Validation of a Combined Transcriptome and T Cell Receptor Alpha/Beta (TRA/TRB) Repertoire Assay at the Single Cell Level for Paucicellular Samples

Transcriptomics can be combined with TRA and TRB clonotype analysis at the single cell level. The aim of this study was to validate this approach on the ICELL8 Single-Cell system and to evaluate its usefulness to analyse clinical paucicellular samples. For this purpose, we carefully selected T cell lines with defined TRA/TRB clonotypes as well as clinical samples enriched for CD3(+)T cells that possess a complex TCR repertoire. Low cell numbers of the different samples were dispensed in a chip on the ICELL8 Single-Cell System. Two sequencing libraries were generated from each single cell cDNA preparation, one for the TRA/TRB repertoire and one for the 5 ' ends of transcripts, and subsequently sequenced. Transcriptome analysis revealed that the cell lines on average express 2,268 unique genes/cell and T cells of clinical samples 770 unique genes/cell. The expected combined TRA/TRB clonotype was determined for on average 71% of the cells of the cell lines. In the clinical samples the TRA/TRB repertoire was more complex than those of the cell lines.
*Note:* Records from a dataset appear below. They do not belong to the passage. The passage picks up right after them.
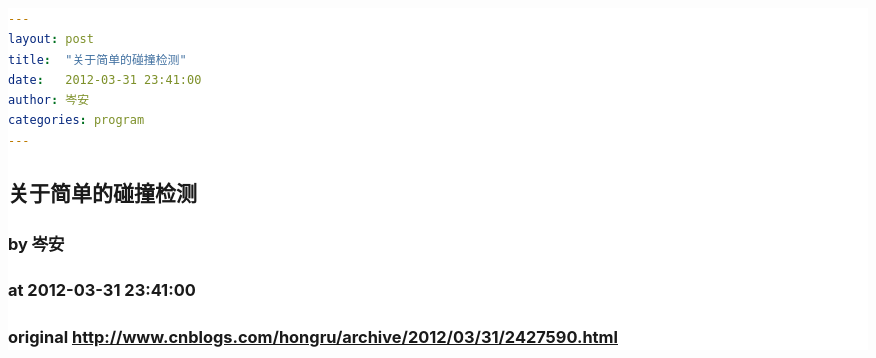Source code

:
 ```yaml
---
layout: post
title:  "关于简单的碰撞检测"
date:   2012-03-31 23:41:00
author: 岑安
categories: program
---
```


## 关于简单的碰撞检测
### by 岑安
### at 2012-03-31 23:41:00
### original <http://www.cnblogs.com/hongru/archive/2012/03/31/2427590.html>
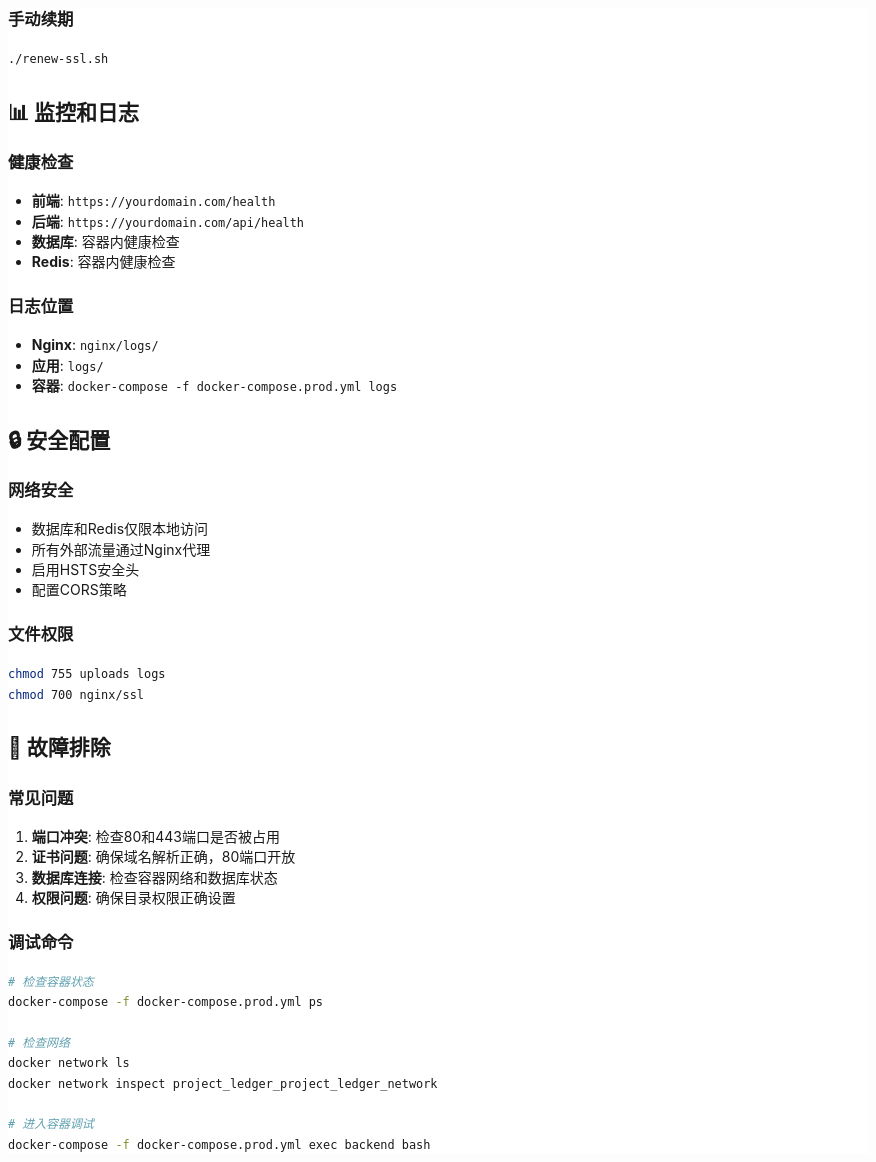 ### 手动续期

```bash
./renew-ssl.sh
```

## 📊 监控和日志

### 健康检查

- **前端**: `https://yourdomain.com/health`
- **后端**: `https://yourdomain.com/api/health`
- **数据库**: 容器内健康检查
- **Redis**: 容器内健康检查

### 日志位置

- **Nginx**: `nginx/logs/`
- **应用**: `logs/`
- **容器**: `docker-compose -f docker-compose.prod.yml logs`

## 🔒 安全配置

### 网络安全

- 数据库和Redis仅限本地访问
- 所有外部流量通过Nginx代理
- 启用HSTS安全头
- 配置CORS策略

### 文件权限

```bash
chmod 755 uploads logs
chmod 700 nginx/ssl
```

## 🚨 故障排除

### 常见问题

1. **端口冲突**: 检查80和443端口是否被占用
2. **证书问题**: 确保域名解析正确，80端口开放
3. **数据库连接**: 检查容器网络和数据库状态
4. **权限问题**: 确保目录权限正确设置

### 调试命令

```bash
# 检查容器状态
docker-compose -f docker-compose.prod.yml ps

# 检查网络
docker network ls
docker network inspect project_ledger_project_ledger_network

# 进入容器调试
docker-compose -f docker-compose.prod.yml exec backend bash
```
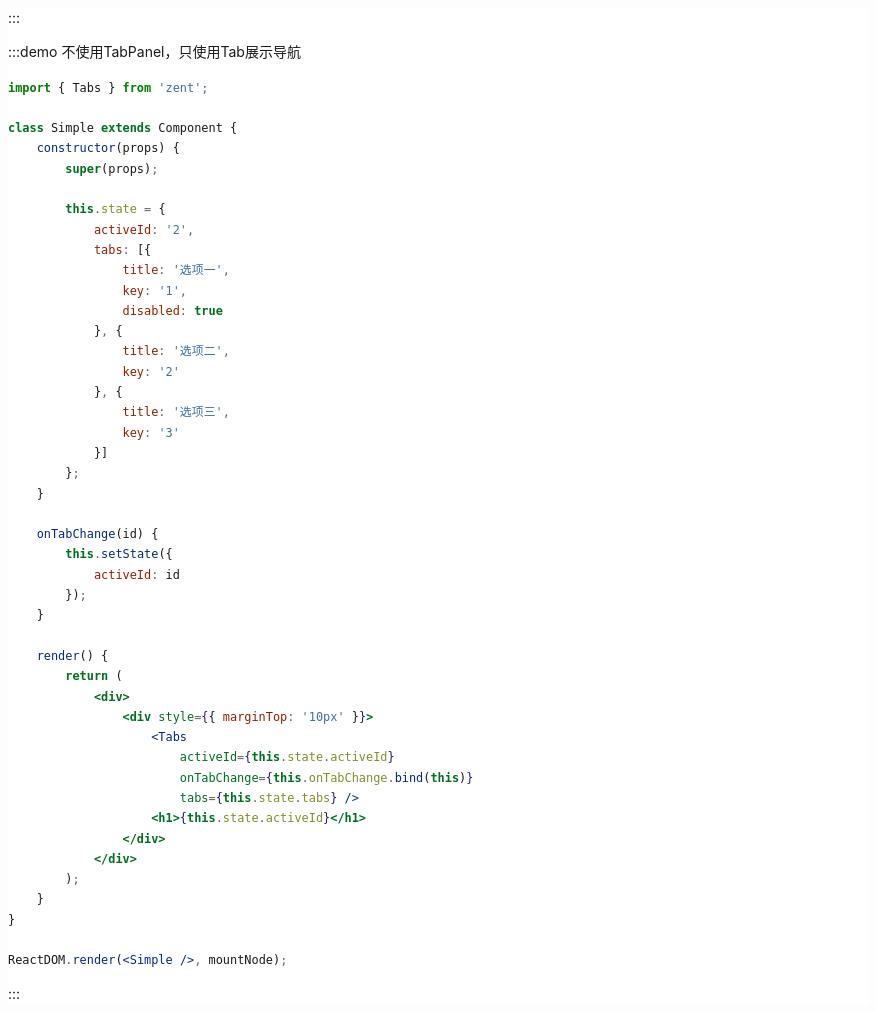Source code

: :::

:::demo 不使用TabPanel，只使用Tab展示导航

```jsx
import { Tabs } from 'zent';

class Simple extends Component {
	constructor(props) {
		super(props);

		this.state = {
			activeId: '2',
			tabs: [{
				title: '选项一',
				key: '1',
				disabled: true
			}, {
				title: '选项二',
				key: '2'
			}, {
				title: '选项三',
				key: '3'
			}]
		};
	}

	onTabChange(id) {
		this.setState({
			activeId: id
		});
	}
	
	render() {
		return (
			<div>
				<div style={{ marginTop: '10px' }}>
					<Tabs
						activeId={this.state.activeId}
						onTabChange={this.onTabChange.bind(this)}
						tabs={this.state.tabs} />
					<h1>{this.state.activeId}</h1>
				</div>
			</div>
		);
	}
}

ReactDOM.render(<Simple />, mountNode);
```

:::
Furthermore, the TRB clonotype distribution of the clinical samples was positively correlated to frequencies of TCRV beta families in CD3(+)T cells obtained by a flow cytometry-based approach (Spearman's Rho correlation coefficient 0.81,P= 6.49*10(-7)). Combined analyses showed that transcriptome-based cell type-specific clusters in clinical samples corresponded to clinical features such as CMV status. In conclusion, we showed that the ICELL8 Single-Cell System enabled combined interrogation of both TRA/TRB repertoire and transcriptome of paucicellular clinical samples. This opens the way to study the response of single T cells within heterogeneous samples for both their transcriptome and TRA/TRB clonotypes in disease or upon treatment.